What the task requires:
Please copy every record below exactly, leaving out the pictures.

Dataset records
----------------------------------------

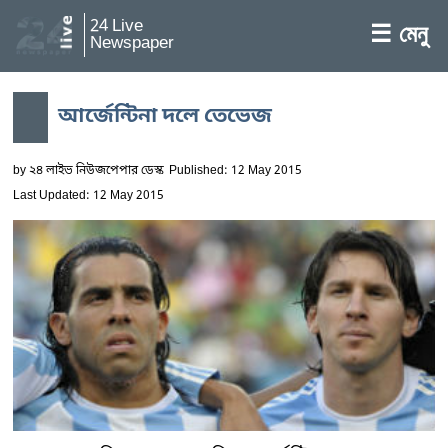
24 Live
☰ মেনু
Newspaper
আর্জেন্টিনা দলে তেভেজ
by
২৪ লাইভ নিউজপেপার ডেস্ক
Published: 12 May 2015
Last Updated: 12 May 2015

----------------------------------------

Answer to the exercise:
24 Live
☰ মেনু
Newspaper
আর্জেন্টিনা দলে তেভেজ
by
২৪ লাইভ নিউজপেপার ডেস্ক
Published: 12 May 2015
Last Updated: 12 May 2015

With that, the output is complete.